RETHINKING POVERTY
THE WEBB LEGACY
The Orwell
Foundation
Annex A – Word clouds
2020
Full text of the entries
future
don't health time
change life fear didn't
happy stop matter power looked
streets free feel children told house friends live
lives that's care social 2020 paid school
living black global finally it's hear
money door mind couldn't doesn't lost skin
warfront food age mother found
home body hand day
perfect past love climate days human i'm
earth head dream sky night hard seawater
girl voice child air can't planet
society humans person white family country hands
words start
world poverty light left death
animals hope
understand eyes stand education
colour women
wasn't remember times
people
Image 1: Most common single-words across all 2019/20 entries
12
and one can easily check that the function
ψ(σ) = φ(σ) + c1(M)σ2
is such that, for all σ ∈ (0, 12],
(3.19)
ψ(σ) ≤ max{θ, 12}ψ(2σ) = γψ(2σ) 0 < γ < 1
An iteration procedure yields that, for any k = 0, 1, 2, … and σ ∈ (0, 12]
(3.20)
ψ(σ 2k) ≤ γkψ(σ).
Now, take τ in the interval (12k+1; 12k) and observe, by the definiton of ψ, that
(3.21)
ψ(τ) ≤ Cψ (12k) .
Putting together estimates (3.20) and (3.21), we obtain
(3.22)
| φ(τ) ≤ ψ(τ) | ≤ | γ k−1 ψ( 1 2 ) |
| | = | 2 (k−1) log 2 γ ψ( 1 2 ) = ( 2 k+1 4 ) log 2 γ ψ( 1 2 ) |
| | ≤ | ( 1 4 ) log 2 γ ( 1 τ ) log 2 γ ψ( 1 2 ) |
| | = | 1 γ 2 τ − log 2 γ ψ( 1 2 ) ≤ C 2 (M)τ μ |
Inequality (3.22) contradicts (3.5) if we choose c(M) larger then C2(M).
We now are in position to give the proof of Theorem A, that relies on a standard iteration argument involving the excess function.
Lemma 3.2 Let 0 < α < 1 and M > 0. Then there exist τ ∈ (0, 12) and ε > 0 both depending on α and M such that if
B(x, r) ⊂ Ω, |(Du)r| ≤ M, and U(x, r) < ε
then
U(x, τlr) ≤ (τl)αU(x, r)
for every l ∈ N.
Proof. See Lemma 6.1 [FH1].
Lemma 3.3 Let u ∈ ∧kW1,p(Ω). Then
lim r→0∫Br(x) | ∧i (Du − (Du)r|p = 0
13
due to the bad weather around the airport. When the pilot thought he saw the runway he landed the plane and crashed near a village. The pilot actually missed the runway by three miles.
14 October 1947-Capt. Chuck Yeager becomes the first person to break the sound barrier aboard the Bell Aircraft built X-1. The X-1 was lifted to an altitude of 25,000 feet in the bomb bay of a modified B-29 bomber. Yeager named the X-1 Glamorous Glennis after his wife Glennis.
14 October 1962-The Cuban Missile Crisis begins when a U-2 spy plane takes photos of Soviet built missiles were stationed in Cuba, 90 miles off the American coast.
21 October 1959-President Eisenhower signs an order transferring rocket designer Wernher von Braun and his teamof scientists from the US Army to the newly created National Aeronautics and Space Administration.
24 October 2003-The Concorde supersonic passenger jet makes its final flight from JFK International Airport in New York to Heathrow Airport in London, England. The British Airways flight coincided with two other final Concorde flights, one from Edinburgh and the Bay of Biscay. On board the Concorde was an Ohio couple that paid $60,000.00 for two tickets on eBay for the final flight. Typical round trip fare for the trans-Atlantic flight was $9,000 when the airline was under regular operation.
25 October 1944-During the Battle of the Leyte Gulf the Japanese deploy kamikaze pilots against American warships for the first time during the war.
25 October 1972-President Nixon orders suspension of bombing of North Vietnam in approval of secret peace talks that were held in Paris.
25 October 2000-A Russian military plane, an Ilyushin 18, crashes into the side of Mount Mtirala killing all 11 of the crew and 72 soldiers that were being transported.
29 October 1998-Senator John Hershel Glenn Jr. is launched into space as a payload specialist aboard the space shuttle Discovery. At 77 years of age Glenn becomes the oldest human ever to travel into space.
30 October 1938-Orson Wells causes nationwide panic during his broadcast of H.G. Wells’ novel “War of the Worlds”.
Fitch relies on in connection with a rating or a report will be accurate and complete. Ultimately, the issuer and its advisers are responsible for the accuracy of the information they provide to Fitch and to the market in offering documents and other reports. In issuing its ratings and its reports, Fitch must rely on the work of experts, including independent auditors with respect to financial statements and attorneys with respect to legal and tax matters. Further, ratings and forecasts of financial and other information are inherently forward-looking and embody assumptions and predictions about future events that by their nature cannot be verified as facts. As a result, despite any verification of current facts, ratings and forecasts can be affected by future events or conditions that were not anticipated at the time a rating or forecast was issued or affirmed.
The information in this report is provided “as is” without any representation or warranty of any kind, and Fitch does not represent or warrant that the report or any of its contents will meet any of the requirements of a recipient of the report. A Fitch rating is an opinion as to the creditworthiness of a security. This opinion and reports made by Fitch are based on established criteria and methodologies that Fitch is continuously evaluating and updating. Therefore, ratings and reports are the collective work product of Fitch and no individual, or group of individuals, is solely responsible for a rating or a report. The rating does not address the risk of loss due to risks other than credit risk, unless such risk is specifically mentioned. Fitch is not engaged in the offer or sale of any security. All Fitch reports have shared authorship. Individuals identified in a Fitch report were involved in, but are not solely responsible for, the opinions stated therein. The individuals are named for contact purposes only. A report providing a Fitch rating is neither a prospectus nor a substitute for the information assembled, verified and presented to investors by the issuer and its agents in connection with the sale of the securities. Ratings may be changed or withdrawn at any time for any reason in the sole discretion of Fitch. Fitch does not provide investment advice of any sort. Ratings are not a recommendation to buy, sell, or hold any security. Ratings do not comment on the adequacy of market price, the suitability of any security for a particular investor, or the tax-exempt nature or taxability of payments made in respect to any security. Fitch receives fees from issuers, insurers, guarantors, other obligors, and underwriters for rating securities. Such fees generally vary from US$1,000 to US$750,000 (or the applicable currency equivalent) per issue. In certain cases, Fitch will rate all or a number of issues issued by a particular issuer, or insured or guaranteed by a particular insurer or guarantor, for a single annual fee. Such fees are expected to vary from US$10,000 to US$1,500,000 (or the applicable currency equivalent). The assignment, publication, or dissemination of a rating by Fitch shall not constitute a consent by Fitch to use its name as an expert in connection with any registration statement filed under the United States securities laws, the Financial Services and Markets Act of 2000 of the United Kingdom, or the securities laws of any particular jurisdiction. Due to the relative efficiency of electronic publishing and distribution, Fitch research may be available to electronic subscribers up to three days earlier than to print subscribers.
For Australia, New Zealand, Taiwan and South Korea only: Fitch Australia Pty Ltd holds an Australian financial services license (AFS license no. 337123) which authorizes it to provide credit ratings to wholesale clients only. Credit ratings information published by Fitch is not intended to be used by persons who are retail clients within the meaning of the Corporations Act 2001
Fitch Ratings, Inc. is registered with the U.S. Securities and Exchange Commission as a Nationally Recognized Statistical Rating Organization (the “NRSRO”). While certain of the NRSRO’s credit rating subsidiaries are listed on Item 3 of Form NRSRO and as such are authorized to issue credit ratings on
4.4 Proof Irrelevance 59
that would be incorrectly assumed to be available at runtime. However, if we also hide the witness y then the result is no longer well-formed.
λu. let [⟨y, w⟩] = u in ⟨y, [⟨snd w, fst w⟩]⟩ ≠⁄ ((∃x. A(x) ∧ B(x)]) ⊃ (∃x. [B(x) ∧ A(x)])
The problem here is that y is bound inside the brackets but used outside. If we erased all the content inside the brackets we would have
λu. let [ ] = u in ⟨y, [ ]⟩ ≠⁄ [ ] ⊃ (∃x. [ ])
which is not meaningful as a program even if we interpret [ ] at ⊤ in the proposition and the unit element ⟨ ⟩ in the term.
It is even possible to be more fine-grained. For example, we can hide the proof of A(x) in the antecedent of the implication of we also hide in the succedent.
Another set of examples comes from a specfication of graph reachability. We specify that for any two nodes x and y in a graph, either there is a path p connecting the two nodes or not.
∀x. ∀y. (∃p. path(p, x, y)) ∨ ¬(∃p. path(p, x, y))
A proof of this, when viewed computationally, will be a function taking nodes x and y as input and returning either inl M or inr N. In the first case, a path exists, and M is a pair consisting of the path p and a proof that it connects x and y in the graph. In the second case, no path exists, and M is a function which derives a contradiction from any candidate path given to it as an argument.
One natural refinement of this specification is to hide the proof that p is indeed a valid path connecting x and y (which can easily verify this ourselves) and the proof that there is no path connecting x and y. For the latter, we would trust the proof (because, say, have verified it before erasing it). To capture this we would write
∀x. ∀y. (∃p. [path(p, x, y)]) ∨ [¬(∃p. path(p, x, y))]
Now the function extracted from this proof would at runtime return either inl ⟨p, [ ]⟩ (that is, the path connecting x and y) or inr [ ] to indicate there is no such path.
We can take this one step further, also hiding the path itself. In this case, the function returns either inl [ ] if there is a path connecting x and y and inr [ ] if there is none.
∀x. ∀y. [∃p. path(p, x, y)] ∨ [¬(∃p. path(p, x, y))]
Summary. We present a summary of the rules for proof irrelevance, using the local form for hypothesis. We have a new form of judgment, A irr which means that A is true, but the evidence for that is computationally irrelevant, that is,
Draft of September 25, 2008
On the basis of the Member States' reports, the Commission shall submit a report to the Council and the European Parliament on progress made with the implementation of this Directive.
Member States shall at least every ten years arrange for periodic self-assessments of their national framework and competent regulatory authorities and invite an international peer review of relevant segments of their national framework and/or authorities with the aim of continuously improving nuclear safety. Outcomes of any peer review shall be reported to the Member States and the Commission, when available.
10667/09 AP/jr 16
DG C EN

**Description of the task:**
Lines in the data that hold "easily" must be located and copied.

**Reply:**
and one can easily check that the function
One natural refinement of this specification is to hide the proof that p is indeed a valid path connecting x and y (which can easily verify this ourselves) and the proof that there is no path connecting x and y. For the latter, we would trust the proof (because, say, have verified it before erasing it). To capture this we would write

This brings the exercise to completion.